_解くべき問題_.
(A) 灘校の授業についての文章で、橋本先生が『銀の匙』をなかなか読み進まなくてもよいとした理由を、先生自身の言葉に基づいて一から三文で説明してください。
(B) 灘校の授業についての文章の最後の文に続けて、その先を書いてください。

*** 掲載した文章 ***

灘校が開校した昭和20年当時は、国立のほうが人気があり、私立はすべりどめだったそうです。どうやって生徒たちの学力を上げるか、先生たちが悩んでいたときに、橋本先生が「結果が出なかったら責任をとる」と、風変わりな授業を始めました。中勘助が自分の子供時代を題材にして書いた自伝的小説『銀の匙』の薄い文庫本1冊を、中学校の3年間をかけて読むという授業です。

授業では、例えば、コレラの当て字で「虎列剌」というのが出てきたら、他に国名などどんな当て字があるか紹介したり、さかなへんの字が出てきたら、生徒たちにさかなへんの字を集めてくるように指示したりと、小説の内容からどんどん横道にそれ、遅々としてなかなか読み進みませんでした。

あるとき、不安に思った生徒が「このペースだと終わらないんじゃないですか」と先生に質問したところ、橋本先生は「スピードが大事なんじゃない。すぐ役立つことはすぐ役に立たなくなる。なんでもいいから少しでも興味を持ったことは自分から掘り下げてほしい。そうやって自分で見つけたことは君たちの一生の財産になる」という話をしたそうです。

生徒たちは、そのときは先生が言ったことがよくわからなかったようですが、次第に横道にそれる楽しさに気づき、自分たちでどんどん調べて考えるようになり、学力もアップ。橋本先生が受け持った初代の『銀の匙』の子供たちから15名が東大に合格し、その後もどんどんレベルアップして灘校が有名校になっていったそうです。

*** 提供された行 ***

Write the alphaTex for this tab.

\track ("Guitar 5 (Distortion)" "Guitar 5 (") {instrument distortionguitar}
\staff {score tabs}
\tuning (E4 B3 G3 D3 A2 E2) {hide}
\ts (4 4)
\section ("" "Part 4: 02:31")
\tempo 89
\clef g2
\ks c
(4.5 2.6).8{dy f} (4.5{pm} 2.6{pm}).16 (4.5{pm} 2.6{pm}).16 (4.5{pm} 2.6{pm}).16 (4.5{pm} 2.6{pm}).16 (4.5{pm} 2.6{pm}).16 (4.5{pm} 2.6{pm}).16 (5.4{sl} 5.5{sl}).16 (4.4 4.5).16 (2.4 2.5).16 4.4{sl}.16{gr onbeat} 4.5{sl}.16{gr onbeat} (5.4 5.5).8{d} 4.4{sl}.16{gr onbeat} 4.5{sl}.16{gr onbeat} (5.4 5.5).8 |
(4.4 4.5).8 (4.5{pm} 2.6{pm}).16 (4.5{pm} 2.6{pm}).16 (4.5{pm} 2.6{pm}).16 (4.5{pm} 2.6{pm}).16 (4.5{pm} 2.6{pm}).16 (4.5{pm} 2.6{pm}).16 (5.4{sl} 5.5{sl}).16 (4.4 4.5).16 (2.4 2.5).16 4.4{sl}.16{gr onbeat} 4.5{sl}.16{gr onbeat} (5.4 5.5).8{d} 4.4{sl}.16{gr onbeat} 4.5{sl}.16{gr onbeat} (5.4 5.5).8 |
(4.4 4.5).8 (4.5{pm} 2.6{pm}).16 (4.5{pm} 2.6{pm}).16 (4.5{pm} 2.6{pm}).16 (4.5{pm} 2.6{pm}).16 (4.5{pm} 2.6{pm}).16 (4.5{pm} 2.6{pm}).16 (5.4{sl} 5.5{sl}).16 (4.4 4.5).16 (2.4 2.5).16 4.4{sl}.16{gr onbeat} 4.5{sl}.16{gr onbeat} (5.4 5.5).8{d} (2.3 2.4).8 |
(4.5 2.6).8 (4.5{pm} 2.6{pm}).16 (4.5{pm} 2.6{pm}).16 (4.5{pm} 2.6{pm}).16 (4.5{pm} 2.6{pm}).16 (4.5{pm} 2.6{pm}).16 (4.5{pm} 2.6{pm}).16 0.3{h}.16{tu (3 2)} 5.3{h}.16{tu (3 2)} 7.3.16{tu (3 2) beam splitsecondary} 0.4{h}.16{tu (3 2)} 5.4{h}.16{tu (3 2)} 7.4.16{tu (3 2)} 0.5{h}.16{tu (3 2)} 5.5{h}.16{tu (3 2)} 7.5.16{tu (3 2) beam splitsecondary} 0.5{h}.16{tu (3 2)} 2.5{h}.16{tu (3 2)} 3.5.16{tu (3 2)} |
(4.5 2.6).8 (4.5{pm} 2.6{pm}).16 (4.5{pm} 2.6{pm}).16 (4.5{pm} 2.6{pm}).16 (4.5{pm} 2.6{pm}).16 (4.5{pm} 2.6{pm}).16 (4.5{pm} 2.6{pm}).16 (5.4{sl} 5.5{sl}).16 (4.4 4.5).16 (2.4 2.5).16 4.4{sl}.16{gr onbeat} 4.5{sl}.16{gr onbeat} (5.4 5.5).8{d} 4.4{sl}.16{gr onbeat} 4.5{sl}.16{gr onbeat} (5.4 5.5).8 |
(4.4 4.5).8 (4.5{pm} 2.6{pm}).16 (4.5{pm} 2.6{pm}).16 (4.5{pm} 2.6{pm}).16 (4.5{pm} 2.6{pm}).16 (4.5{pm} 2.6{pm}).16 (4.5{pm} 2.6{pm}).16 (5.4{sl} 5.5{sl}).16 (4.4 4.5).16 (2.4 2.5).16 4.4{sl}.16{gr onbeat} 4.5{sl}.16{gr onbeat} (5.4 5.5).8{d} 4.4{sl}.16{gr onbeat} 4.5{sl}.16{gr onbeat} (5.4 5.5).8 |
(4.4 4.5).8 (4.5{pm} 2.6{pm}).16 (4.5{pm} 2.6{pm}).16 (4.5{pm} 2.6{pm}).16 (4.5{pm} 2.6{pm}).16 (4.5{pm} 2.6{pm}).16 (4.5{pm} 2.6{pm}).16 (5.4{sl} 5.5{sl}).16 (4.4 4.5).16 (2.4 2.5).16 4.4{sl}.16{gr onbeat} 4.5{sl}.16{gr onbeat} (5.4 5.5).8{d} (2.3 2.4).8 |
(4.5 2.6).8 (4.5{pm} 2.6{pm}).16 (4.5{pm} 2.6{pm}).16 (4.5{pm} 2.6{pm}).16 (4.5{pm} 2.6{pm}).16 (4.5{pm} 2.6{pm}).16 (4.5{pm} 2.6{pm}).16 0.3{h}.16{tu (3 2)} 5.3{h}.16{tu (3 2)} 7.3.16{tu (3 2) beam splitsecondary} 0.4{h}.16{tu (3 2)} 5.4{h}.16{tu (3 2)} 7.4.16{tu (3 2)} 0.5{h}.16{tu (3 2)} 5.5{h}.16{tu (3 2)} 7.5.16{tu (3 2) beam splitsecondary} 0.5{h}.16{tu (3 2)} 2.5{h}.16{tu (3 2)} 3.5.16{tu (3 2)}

***

_問題の解答_.
(A) 橋本先生は、スピードが大事なのではなく、すぐ役立つことはすぐ役に立たなくなると考えていたからです。興味を持ったことを自分から掘り下げ、そうして自分で見つけたことこそが生徒たちの一生の財産になると述べています。

(B)
インターネットによって、たいていの知識は検索によってすぐに調べられる時代になっています。こういう時代に大事なことは、効率的にたくさんの知識を詰め込むことではなく、橋本先生の教えのとおり、少しでも興味、関心があったら横道にそれて、自分で調べ、自分で考え、理解し、その知識を自分の行動に役立てていくことだと思っています。そうして得た知識や知恵、経験が、ばらばらの点だったものがしだいにつながって、線になり、面になって、いろいろな新しいことができるようになっていくのだと思います。

この伝説の教師の橋本先生のことを書いた『奇跡の教室』には、これからの教育をどうしていけばいいのか考えるためのヒントがいっぱいつまっています。教育関係者はもちろん、多くの方々に読んでほしい一冊です。